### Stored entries
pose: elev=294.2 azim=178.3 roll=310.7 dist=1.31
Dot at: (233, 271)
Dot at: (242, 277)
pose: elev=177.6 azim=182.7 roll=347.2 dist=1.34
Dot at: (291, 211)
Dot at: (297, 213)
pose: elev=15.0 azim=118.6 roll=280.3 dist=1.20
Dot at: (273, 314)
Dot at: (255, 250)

==

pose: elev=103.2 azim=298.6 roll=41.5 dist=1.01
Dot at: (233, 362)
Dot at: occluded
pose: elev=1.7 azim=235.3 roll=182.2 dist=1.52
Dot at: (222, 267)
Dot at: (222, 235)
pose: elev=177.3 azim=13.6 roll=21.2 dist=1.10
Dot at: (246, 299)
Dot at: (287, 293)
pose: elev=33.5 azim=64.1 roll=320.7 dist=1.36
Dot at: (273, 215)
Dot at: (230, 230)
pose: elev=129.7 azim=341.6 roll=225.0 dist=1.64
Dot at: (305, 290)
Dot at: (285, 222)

### Exercise goal
Arrange the lines starting at the one containing "pose: elev=294.2 azim=178.3" and ending at the one containing "Dot at: (255, 250)" as a Markdown table with the columns No. and Line. Omit any blank lines.

### Written response
| No. | Line |
|---|---|
| 1 | pose: elev=294.2 azim=178.3 roll=310.7 dist=1.31 |
| 2 | Dot at: (233, 271) |
| 3 | Dot at: (242, 277) |
| 4 | pose: elev=177.6 azim=182.7 roll=347.2 dist=1.34 |
| 5 | Dot at: (291, 211) |
| 6 | Dot at: (297, 213) |
| 7 | pose: elev=15.0 azim=118.6 roll=280.3 dist=1.20 |
| 8 | Dot at: (273, 314) |
| 9 | Dot at: (255, 250) |